*** Begin section ***

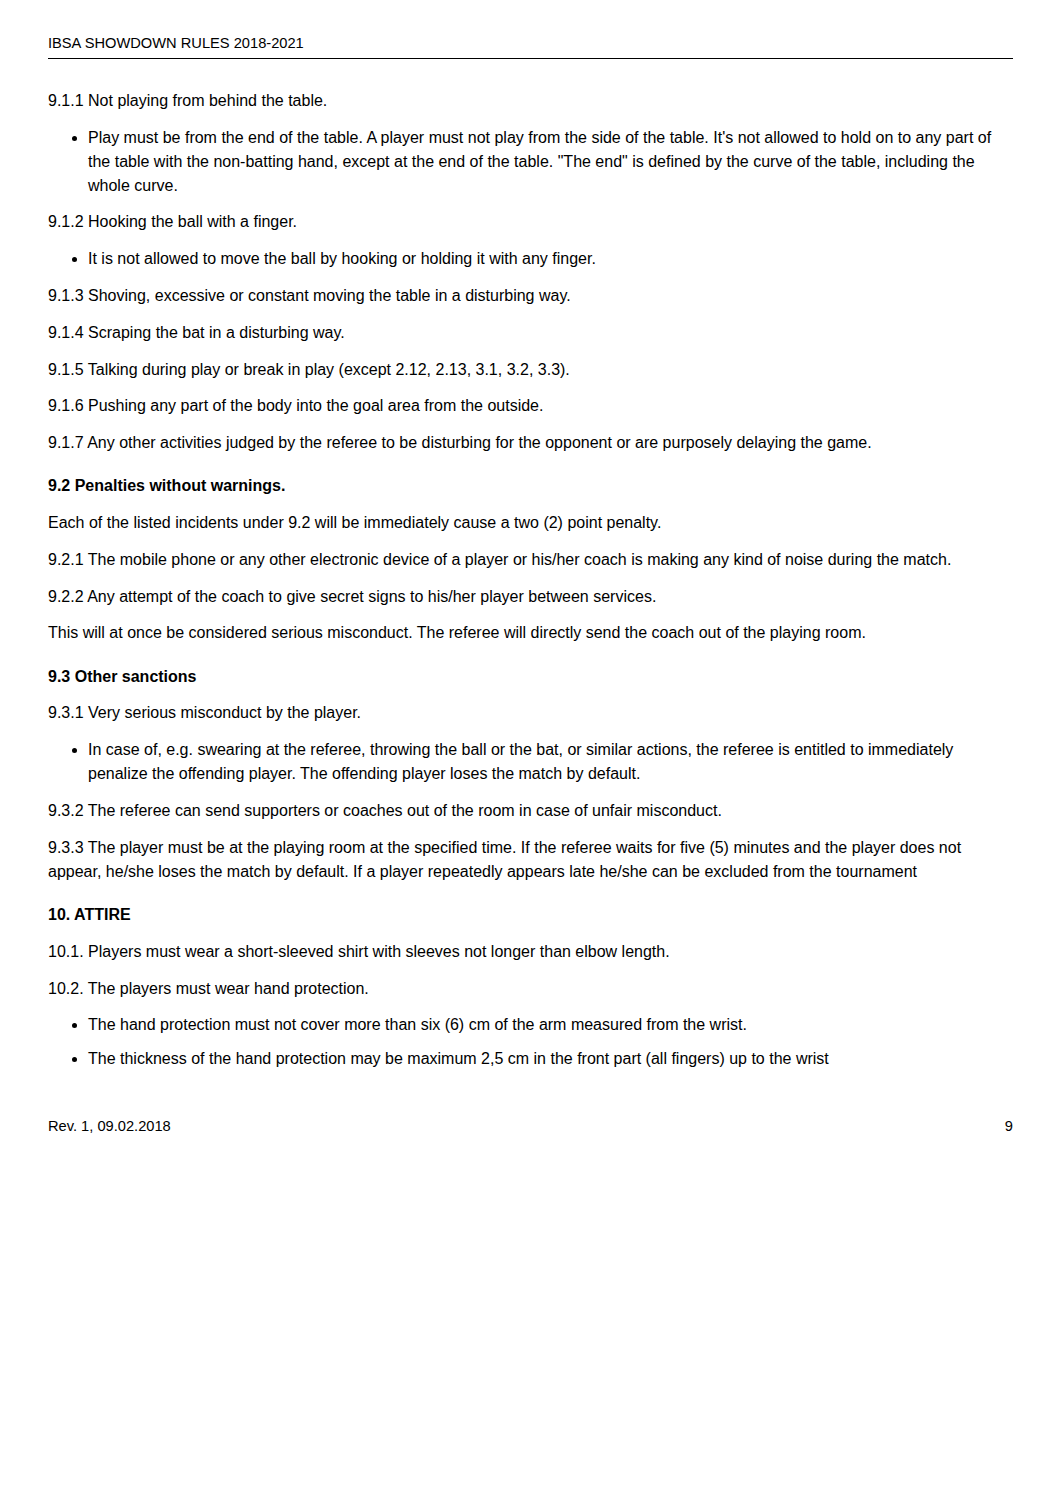IBSA SHOWDOWN RULES 2018-2021
9.1.1 Not playing from behind the table.
Play must be from the end of the table. A player must not play from the side of the table. It's not allowed to hold on to any part of the table with the non-batting hand, except at the end of the table. "The end" is defined by the curve of the table, including the whole curve.
9.1.2 Hooking the ball with a finger.
It is not allowed to move the ball by hooking or holding it with any finger.
9.1.3 Shoving, excessive or constant moving the table in a disturbing way.
9.1.4 Scraping the bat in a disturbing way.
9.1.5 Talking during play or break in play (except 2.12, 2.13, 3.1, 3.2, 3.3).
9.1.6 Pushing any part of the body into the goal area from the outside.
9.1.7 Any other activities judged by the referee to be disturbing for the opponent or are purposely delaying the game.
9.2 Penalties without warnings.
Each of the listed incidents under 9.2 will be immediately cause a two (2) point penalty.
9.2.1 The mobile phone or any other electronic device of a player or his/her coach is making any kind of noise during the match.
9.2.2 Any attempt of the coach to give secret signs to his/her player between services.
This will at once be considered serious misconduct. The referee will directly send the coach out of the playing room.
9.3 Other sanctions
9.3.1 Very serious misconduct by the player.
In case of, e.g. swearing at the referee, throwing the ball or the bat, or similar actions, the referee is entitled to immediately penalize the offending player. The offending player loses the match by default.
9.3.2 The referee can send supporters or coaches out of the room in case of unfair misconduct.
9.3.3 The player must be at the playing room at the specified time. If the referee waits for five (5) minutes and the player does not appear, he/she loses the match by default. If a player repeatedly appears late he/she can be excluded from the tournament
10. ATTIRE
10.1. Players must wear a short-sleeved shirt with sleeves not longer than elbow length.
10.2. The players must wear hand protection.
The hand protection must not cover more than six (6) cm of the arm measured from the wrist.
The thickness of the hand protection may be maximum 2,5 cm in the front part (all fingers) up to the wrist
Rev. 1, 09.02.2018 9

*** End section ***

What you should do: The lines to extract from the data above begin with the line containing "9.1.7 Any other" and end with the line containing "9.3.1 Very serious misconduct by the player.". Extract them exactly, including both.

Result:
9.1.7 Any other activities judged by the referee to be disturbing for the opponent or are purposely delaying the game.
9.2 Penalties without warnings.
Each of the listed incidents under 9.2 will be immediately cause a two (2) point penalty.
9.2.1 The mobile phone or any other electronic device of a player or his/her coach is making any kind of noise during the match.
9.2.2 Any attempt of the coach to give secret signs to his/her player between services.
This will at once be considered serious misconduct. The referee will directly send the coach out of the playing room.
9.3 Other sanctions
9.3.1 Very serious misconduct by the player.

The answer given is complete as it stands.